8. Applicable Law. The Agreement is entered into in the Commonwealth of Pennsylvania, and at all times and for all purposes shall be interpreted, enforced and governed under its laws without regard to principles of conflict of laws.
9. Arbitration of Disputes. CIGNA and you agree that any controversy or claim arising out of or relating to this Agreement shall be settled exclusively by arbitration in Philadelphia, Pennsylvania, in accordance with the Employment Dispute Resolution Rules of the American Arbitration Association, as modified by CIGNA. Copies of the Arbitration Policy and Rules and Procedures can be obtained from your Human Resources representative. A legal judgment based upon the Arbitrator’s award may be entered in any court having jurisdiction over the matter.
10. Successors. CIGNA’s rights and obligations under this Agreement will inure to the benefit of, and be binding upon, CIGNA’s successors and assigns.

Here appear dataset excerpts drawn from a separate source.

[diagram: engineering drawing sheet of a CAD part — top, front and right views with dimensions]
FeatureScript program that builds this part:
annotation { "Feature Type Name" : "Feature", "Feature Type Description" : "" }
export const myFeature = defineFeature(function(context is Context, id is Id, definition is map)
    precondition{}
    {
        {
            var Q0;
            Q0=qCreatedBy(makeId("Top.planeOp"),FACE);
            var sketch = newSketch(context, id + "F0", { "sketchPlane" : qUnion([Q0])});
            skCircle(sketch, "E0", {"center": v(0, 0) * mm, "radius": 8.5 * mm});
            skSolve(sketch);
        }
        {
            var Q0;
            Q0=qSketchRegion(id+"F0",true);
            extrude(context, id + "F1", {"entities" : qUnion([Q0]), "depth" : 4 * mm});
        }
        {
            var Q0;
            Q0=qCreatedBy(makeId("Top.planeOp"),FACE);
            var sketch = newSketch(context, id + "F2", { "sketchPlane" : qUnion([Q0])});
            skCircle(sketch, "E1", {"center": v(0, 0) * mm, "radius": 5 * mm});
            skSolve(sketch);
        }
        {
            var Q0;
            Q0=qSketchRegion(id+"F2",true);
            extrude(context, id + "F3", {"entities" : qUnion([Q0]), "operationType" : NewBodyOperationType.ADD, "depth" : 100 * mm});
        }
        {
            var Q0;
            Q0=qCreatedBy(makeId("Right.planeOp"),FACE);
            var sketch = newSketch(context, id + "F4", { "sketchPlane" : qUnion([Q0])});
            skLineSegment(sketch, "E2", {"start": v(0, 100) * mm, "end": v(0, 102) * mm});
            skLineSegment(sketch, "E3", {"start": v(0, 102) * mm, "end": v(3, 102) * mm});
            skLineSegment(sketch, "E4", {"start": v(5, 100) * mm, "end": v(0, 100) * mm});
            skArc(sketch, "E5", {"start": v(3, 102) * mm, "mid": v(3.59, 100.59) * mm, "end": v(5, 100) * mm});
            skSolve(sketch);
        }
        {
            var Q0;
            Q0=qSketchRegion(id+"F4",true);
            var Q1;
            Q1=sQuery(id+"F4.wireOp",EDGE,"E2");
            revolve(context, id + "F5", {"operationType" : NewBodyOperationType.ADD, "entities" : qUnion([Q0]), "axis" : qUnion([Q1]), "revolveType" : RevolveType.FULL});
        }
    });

Your rights under this Agreement, including the right to receive CIGNA common stock or any other payment, shall not be assignable or transferable by you except by will or by the laws of descent and distribution. Any other attempted assignment or alienation shall be void and of no force or effect.
11. Funding of Payments. CIGNA’s obligations under this Agreement to issue shares and make cash payments are unfunded and unsecured promises, and shall be considered as such for tax purposes and for purposes of the Employee Retirement Income and Security Act of 1974. Cash shall be paid when due out of CIGNA’s general assets.
12. Withholding. You must satisfy any required tax withholding obligation when the Units are paid, and CIGNA reserves the right to withhold enough shares to cover all or part of any applicable tax withholding.
13. Changes to Agreement. Any amendment to this Agreement must be in writing and signed by both you and CIGNA.
14. Interpretation. All statutory or regulatory references in this Agreement shall include successor provisions.
15. Section 409A Compliance. It is intended that this Agreement comply with the requirements of Internal Revenue Code section 409A and the Agreement shall be so administered and interpreted.